We have noted that all standards relevant to the IoT that we have investigated (Common Criteria/ISO 15408, IEC 62443, EDSA/SDLA/SSA and J3061) require a security architecture that provides isolation, resource management and information flow control between security domains (also known as "zones" or "partitions").
When considering material consumption (e.g. one control unit per security domain), this kind of architecture with clear, bypass-proof separation of tasks seems costlier at first glance. However, material consumption can be controlled via virtualisation as follows:
- With regard to network virtualisation, new developments in load-balanced real-time network standards are particularly interesting (e.g.
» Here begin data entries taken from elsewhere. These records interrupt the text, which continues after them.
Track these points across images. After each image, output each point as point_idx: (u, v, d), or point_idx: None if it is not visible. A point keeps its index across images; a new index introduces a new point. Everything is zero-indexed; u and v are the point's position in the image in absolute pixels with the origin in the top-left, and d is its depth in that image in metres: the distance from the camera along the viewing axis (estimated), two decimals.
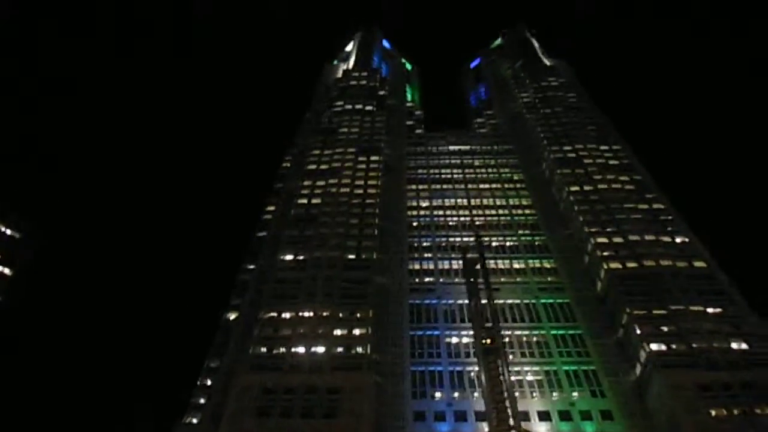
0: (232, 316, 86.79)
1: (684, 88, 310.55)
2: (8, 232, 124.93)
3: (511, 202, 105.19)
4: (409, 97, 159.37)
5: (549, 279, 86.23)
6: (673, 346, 66.50)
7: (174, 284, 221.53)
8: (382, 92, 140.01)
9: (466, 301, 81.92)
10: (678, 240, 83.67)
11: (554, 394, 68.14)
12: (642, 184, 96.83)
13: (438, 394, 69.00)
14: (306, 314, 75.61)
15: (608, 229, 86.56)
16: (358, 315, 75.14)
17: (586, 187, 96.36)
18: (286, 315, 75.96)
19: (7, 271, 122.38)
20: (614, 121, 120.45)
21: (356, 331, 72.74)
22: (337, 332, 72.57)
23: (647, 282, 75.98)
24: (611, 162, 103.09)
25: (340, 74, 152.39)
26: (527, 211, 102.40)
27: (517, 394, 67.45)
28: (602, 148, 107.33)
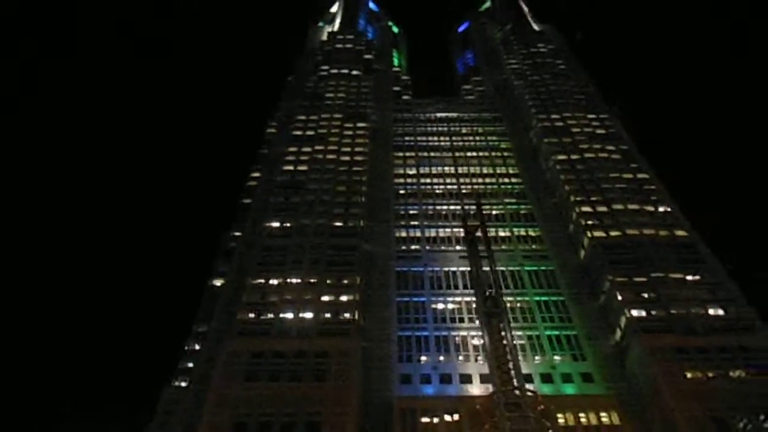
0: (218, 283, 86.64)
1: (674, 55, 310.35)
2: None
3: (498, 170, 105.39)
4: (396, 62, 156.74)
5: (534, 247, 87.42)
6: (653, 312, 68.44)
7: (159, 251, 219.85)
8: (368, 56, 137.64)
9: (453, 269, 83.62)
10: (660, 209, 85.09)
11: (536, 357, 70.07)
12: (628, 153, 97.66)
13: (424, 358, 70.49)
14: (293, 281, 76.03)
15: (593, 198, 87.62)
16: (346, 281, 75.79)
17: (573, 156, 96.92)
18: (274, 281, 76.29)
19: None
20: (602, 89, 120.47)
21: (343, 297, 73.45)
22: (325, 298, 73.24)
23: (629, 250, 77.59)
24: (598, 131, 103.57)
25: (325, 37, 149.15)
26: (514, 180, 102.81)
27: None
28: (590, 116, 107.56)
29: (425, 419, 59.95)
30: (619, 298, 70.68)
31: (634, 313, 68.52)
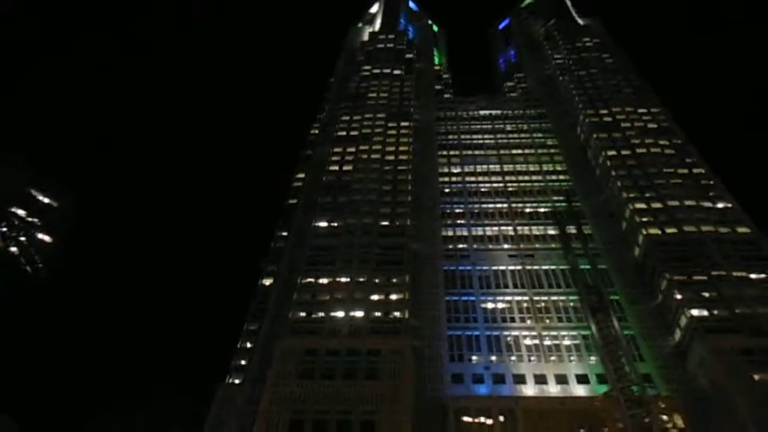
0: (268, 282, 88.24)
1: (722, 47, 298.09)
2: (47, 200, 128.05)
3: (544, 167, 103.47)
4: (436, 60, 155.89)
5: (586, 245, 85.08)
6: (715, 312, 65.88)
7: (209, 252, 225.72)
8: (409, 55, 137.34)
9: (501, 267, 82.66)
10: (720, 205, 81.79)
11: (592, 358, 68.39)
12: (682, 148, 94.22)
13: (475, 358, 69.87)
14: (343, 280, 76.59)
15: (647, 195, 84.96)
16: (395, 280, 75.87)
17: (624, 152, 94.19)
18: (323, 280, 77.09)
19: (47, 238, 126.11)
20: (650, 82, 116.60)
21: (393, 296, 73.57)
22: (374, 297, 73.51)
23: (687, 248, 74.86)
24: (650, 125, 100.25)
25: (365, 37, 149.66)
26: (561, 177, 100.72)
27: (554, 358, 68.69)
28: (640, 111, 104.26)
29: (479, 419, 59.44)
30: (678, 297, 68.28)
31: (695, 312, 66.08)
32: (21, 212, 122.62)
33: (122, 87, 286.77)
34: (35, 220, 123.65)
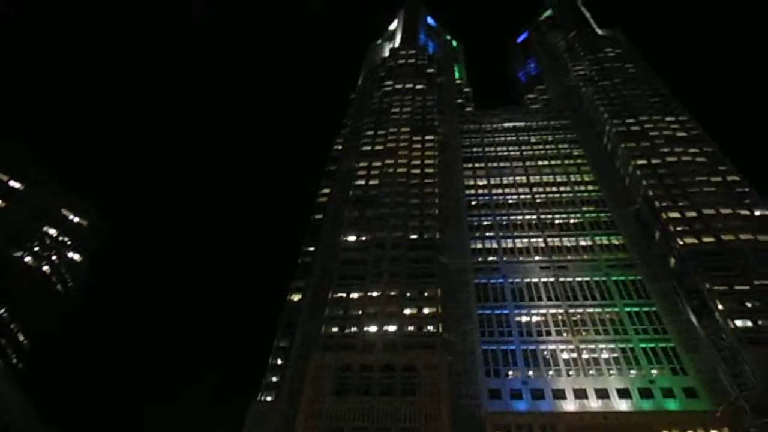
0: (296, 298, 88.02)
1: (743, 53, 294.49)
2: (77, 220, 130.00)
3: (572, 178, 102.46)
4: (456, 74, 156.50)
5: (619, 256, 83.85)
6: (760, 322, 63.91)
7: (234, 269, 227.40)
8: (430, 70, 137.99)
9: (534, 280, 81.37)
10: (757, 213, 79.95)
11: (632, 371, 66.76)
12: (713, 156, 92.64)
13: (511, 373, 68.58)
14: (374, 294, 76.15)
15: (680, 203, 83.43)
16: (426, 294, 75.25)
17: (654, 161, 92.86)
18: (355, 295, 76.66)
19: (77, 257, 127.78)
20: (674, 91, 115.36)
21: (426, 310, 72.91)
22: (407, 311, 72.93)
23: (726, 257, 73.06)
24: (678, 134, 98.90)
25: (386, 53, 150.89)
26: (590, 187, 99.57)
27: (593, 371, 67.13)
28: (668, 119, 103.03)
29: None
30: (720, 307, 66.49)
31: (739, 323, 64.22)
32: (52, 231, 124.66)
33: (143, 101, 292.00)
34: (66, 239, 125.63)
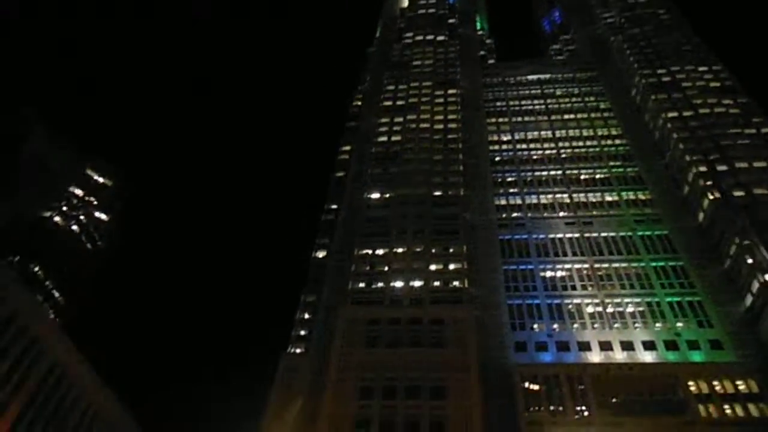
0: (321, 255, 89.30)
1: None
2: (101, 180, 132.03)
3: (599, 132, 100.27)
4: (478, 25, 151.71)
5: (646, 211, 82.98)
6: None
7: (257, 227, 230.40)
8: (451, 20, 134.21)
9: (558, 235, 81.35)
10: None
11: (657, 324, 67.19)
12: (748, 107, 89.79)
13: (536, 326, 69.55)
14: (399, 250, 77.09)
15: (711, 157, 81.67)
16: (451, 250, 75.99)
17: (685, 113, 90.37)
18: (380, 251, 77.74)
19: (104, 216, 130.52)
20: (707, 40, 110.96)
21: (451, 266, 73.82)
22: (433, 267, 73.94)
23: (756, 211, 71.93)
24: (712, 84, 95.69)
25: (405, 3, 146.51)
26: (617, 141, 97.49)
27: (618, 325, 67.81)
28: (701, 69, 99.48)
29: (547, 386, 59.39)
30: (750, 261, 66.07)
31: None
32: (78, 191, 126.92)
33: (166, 69, 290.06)
34: (92, 199, 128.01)
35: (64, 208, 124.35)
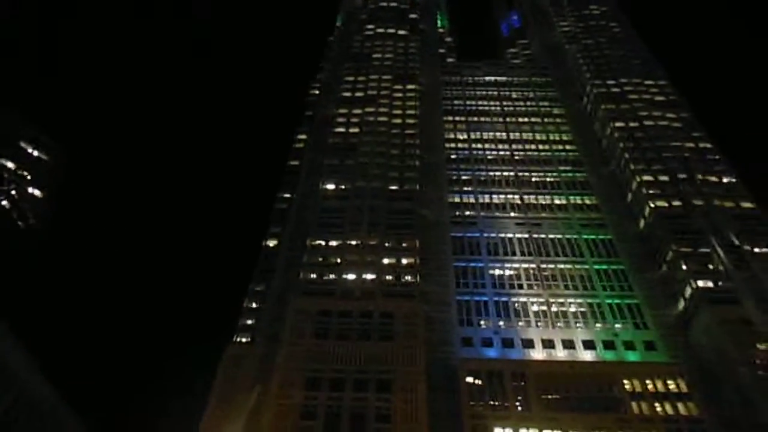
0: (272, 243, 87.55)
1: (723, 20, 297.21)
2: (36, 154, 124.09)
3: (551, 137, 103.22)
4: (439, 23, 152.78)
5: (591, 215, 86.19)
6: (720, 283, 67.69)
7: (205, 212, 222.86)
8: (413, 15, 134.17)
9: (509, 235, 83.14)
10: (725, 180, 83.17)
11: (597, 324, 70.04)
12: (689, 122, 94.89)
13: (483, 323, 70.95)
14: (353, 242, 76.60)
15: (654, 167, 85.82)
16: (405, 245, 76.22)
17: (632, 124, 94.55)
18: (333, 243, 76.95)
19: (37, 192, 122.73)
20: (656, 54, 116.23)
21: (404, 260, 74.11)
22: (386, 261, 73.96)
23: (693, 220, 76.29)
24: (657, 98, 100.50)
25: None
26: (568, 147, 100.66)
27: (560, 324, 70.17)
28: (647, 83, 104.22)
29: (490, 381, 60.68)
30: (684, 268, 69.98)
31: (701, 283, 67.91)
32: (10, 165, 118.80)
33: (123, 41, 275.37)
34: (25, 173, 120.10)
35: None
TSN, IEEE 802.1 Qbu/Qbv), as these enable secure separation of wiring.
- With regard to CPU virtualisation, the MILS concept, which originates from the security-sensitive and material-sensitive avionics sector, has been becoming increasingly popular in recent years.
In a MILS system, the example shown at the beginning in Figure 2 would appear as shown in Figure 3.
When implementing a MILS system as shown in Figure 3, the isolation, resource management and information flow control as required by the Common Criteria, IEC 62443, EDSA, and J3061 is provided by a separation kernel. The partitions created by a separation kernel form the basis for security domains in IoT devices which use a MILS architecture.